Thank you for your interest in contributing to the Multi Natural Language Inference (MNLI) Approach project! This document provides guidelines and instructions for contributing.
- Code of Conduct
- Getting Started
- Development Environment
- Coding Standards
- Adding New Features
- Pull Request Process
- Reporting Issues
- Documentation
- Testing
Please be respectful and considerate of others when contributing to this project. We aim to foster an inclusive and welcoming community.
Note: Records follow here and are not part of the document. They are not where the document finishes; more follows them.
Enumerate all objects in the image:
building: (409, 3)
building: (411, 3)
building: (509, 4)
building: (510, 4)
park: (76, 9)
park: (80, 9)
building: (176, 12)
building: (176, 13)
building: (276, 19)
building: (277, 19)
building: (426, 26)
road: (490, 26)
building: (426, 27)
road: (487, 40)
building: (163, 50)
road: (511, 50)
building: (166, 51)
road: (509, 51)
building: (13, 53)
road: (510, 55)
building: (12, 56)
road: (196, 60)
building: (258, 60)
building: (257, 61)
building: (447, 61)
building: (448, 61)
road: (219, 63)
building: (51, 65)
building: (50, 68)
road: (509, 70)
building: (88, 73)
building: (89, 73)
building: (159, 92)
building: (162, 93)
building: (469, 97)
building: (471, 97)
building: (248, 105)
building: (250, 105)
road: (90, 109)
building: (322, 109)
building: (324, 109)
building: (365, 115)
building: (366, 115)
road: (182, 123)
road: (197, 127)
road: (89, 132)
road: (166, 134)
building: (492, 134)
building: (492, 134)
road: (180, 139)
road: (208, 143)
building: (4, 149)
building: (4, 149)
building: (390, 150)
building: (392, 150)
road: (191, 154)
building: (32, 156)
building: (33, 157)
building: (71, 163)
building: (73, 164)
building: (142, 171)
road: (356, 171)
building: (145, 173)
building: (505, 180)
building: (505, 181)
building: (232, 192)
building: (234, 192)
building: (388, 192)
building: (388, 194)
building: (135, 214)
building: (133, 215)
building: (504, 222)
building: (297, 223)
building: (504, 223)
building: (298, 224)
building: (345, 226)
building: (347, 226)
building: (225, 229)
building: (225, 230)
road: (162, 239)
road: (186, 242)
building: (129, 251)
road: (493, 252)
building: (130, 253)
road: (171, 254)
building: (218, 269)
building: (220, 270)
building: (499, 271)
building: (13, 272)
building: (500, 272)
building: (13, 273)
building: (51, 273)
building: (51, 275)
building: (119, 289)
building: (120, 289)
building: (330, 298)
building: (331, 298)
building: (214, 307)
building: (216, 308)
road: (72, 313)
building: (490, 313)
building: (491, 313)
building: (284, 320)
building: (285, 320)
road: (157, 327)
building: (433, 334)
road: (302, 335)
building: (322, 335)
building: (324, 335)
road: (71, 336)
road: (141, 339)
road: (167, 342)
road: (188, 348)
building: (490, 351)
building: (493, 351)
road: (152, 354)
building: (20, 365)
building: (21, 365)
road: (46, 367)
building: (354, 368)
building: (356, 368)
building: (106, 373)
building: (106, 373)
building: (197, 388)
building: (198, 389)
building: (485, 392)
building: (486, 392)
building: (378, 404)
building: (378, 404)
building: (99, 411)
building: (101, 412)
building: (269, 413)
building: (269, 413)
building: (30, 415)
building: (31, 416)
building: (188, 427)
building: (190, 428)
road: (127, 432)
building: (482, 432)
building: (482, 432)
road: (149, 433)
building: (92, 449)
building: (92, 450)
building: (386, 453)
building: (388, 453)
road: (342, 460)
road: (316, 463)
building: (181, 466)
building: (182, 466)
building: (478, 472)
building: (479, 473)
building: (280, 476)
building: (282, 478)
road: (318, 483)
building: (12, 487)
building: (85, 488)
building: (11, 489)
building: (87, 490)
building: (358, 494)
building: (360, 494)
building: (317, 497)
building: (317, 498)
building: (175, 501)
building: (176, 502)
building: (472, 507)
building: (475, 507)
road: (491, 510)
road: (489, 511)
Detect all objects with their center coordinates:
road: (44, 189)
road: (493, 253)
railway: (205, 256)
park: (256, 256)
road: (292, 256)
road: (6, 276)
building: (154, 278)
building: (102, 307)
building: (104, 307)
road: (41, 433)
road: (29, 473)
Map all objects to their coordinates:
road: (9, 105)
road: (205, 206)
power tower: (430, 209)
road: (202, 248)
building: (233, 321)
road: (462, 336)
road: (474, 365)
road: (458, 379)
- Fork the repository on GitHub
- Clone your fork locally:
git clone https://github.com/mlengineershub/MNLI-MultiModel-Benchmark cd MNLI-MultiModel-Benchmark - Set up the upstream remote:
git remote add upstream https://github.com/mlengineershub/MNLI-MultiModel-Benchmark
- Create a new branch for your feature or bugfix:
git checkout -b feature/your-feature-name
-
Install the required dependencies:
pip install -r requirements.txt
-
Install the package in development mode:
pip install -e . -
Make sure you can run the existing models:
python src/main.py --train --models decision_tree
- Follow PEP 8 style guidelines for Python code
- Use meaningful variable and function names
- Add docstrings to all functions, classes, and modules
- Keep functions focused on a single responsibility
- Comment complex code sections
- Use type hints where appropriate
Example:
def preprocess_text(text: str, remove_stopwords: bool = True) -> str:
"""
Preprocess the input text by converting to lowercase, removing punctuation,
and optionally removing stopwords.
Args:
text: The input text to preprocess
remove_stopwords: Whether to remove stopwords
Returns:
The preprocessed text
"""
# Implementation here
return processed_text- Create a new file in the
src/directory for your model (e.g.,src/your_model.py) - Implement your model following the existing patterns
- Update
src/models.pyto include your model in the model factory - Add appropriate hyperparameters to
config/configuration.yaml - Add tests for your model
- Update documentation to reflect the new model
- Ensure the dataset follows the same format as existing datasets
- Add preprocessing code if needed
- Update documentation to include information about the new dataset
-
Update your fork with the latest changes from the upstream repository:
git fetch upstream git rebase upstream/main
-
Make sure your code passes all tests:
# Add test command here -
Push your changes to your fork:
git push origin feature/your-feature-name
-
Create a pull request on GitHub with a clear title and description:
- Describe what changes you've made
- Reference any related issues
- Explain how to test your changes
- Include any necessary documentation updates
-
Address any feedback from code reviews
When reporting issues, please include:
- A clear and descriptive title
- Steps to reproduce the issue
- Expected behavior
- Actual behavior
- Environment information (OS, Python version, package versions)
- Any relevant logs or error messages
- Update the README.md when adding new features or changing existing functionality
- Add docstrings to all new functions, classes, and modules
- Include examples where appropriate
- Update any diagrams or visualizations if necessary
- Write tests for all new functionality
- Ensure existing tests pass with your changes
- Test your changes with different hyperparameter configurations
- Verify that your model works with the existing pipeline
When adding a new model, please include:
- Performance metrics on the development and test sets
- Confusion matrices
- Comparison with existing models
- Analysis of strengths and weaknesses
Thank you for contributing to the NLI-Approach project!